И механик приступил к счету, не спеша, лежа спиной на рундуке и периодически слюнявя пальцы. Окончив это приятное дело, он смежил очи и, явно кайфуя, изрек:
- Ничто так не укрепляет веру человека в будущее, как предоплата! Вроде деньги небольшие и счастье приносят нам, мужикам, только временно, но нервную систему укрепляют, это точно!
- Ну, а теперь я тебе ее буду портить, - строгим тоном произнес корабельный врач, совмещавший с этой должностью ответственные обязанности парторга. - Вы, Крепский, коммунист или как? Взносы сдавать думаете, или за вами опять неделю ходить придется?

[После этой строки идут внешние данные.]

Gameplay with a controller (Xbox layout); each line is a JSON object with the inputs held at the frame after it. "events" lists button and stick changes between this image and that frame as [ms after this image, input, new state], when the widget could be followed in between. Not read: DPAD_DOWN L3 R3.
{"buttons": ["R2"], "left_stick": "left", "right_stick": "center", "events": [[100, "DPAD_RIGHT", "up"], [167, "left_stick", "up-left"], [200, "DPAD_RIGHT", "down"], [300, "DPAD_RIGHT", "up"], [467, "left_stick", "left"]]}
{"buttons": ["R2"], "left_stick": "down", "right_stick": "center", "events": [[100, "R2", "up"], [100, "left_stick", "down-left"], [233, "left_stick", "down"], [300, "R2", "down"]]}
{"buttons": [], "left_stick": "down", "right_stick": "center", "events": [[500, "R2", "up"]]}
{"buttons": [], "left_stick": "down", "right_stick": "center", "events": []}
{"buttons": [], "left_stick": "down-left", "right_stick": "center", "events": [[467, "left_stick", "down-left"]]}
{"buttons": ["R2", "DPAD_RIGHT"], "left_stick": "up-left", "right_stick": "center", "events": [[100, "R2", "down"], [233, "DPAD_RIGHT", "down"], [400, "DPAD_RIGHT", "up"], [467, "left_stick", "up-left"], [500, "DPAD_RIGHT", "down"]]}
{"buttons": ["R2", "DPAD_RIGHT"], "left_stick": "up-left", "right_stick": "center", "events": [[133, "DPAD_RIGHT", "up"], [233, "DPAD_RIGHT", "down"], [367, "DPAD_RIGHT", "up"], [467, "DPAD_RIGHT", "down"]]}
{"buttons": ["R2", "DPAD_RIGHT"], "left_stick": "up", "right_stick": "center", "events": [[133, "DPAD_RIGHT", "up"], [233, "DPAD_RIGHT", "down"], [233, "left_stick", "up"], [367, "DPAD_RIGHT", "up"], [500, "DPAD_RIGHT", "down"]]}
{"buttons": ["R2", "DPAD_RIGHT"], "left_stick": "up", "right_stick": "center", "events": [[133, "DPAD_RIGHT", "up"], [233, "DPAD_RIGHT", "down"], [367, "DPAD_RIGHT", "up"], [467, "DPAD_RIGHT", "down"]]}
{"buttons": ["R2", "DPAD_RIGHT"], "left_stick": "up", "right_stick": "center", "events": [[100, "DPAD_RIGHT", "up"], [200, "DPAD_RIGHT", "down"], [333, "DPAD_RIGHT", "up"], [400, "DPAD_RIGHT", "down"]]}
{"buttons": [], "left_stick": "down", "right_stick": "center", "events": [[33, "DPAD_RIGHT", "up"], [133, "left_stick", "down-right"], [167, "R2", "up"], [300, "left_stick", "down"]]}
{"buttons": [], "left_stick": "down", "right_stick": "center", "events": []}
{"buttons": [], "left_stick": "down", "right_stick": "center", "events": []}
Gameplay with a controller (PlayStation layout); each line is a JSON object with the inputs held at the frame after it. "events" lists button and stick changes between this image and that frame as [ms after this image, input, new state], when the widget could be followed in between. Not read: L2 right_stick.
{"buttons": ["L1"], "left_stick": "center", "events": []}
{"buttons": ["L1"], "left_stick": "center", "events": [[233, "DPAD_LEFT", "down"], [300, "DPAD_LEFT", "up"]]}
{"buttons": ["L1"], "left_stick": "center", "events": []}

При этом лицо механика исказилось, словно от приступа хронической зубной боли.
- Ну, ты садист, докторюга, похлеще моей жены! Ей сразу отдай, тебе отдай, ну ни минутки не даете себя Рокфеллером почувствовать!
- Коммунист Крепский, прошу не путать супружеский долг с партийным! - с надлежащей долей серьезности, наставительно изрек доктор.
Все, кто находился в ЦП и стал свидетелем "сцены", начали давиться со смеху. Обиженный командир БЧ-5 резко вскочил на ноги и заорал на сразу притихший отсек:
- Хватит ржать! Лучше отсек готовьте "по-штормовому", а то сейчас всем дам прохохотаться: и партийным, и антифашистам!!!
После чего решительно двинулся по лодке проверять исполнение отданного им приказания…
Партвзносы он, разумеется, заплатил. Принимая от него деньги, доктор язвительно прошептал:
- Да не слепятся стенки вашего кошелька, сэр!
За что сходу был послан куда подальше...
До полигона "Л-33" лодка шла около пяти часов. Как и обещал прогноз, северный ветер изрядно помотал корабль, слегка оморячив молодой призыв. На подходе к полигону командир прошел по кораблю, решив самолично ознакомиться с обстановкой в отсеках и, в особенности, состоянием молодых матросов. Плохое крепление имущества "по-штормовому" позволило стихии в ряде жилых отсеков поставить все "с ног на уши". В неописуемой смеси по отсекам валялись рассыпанные шахматы, домино, шашки и личные вещи, обильно смоченные, к тому же, содержанием матросских желудков.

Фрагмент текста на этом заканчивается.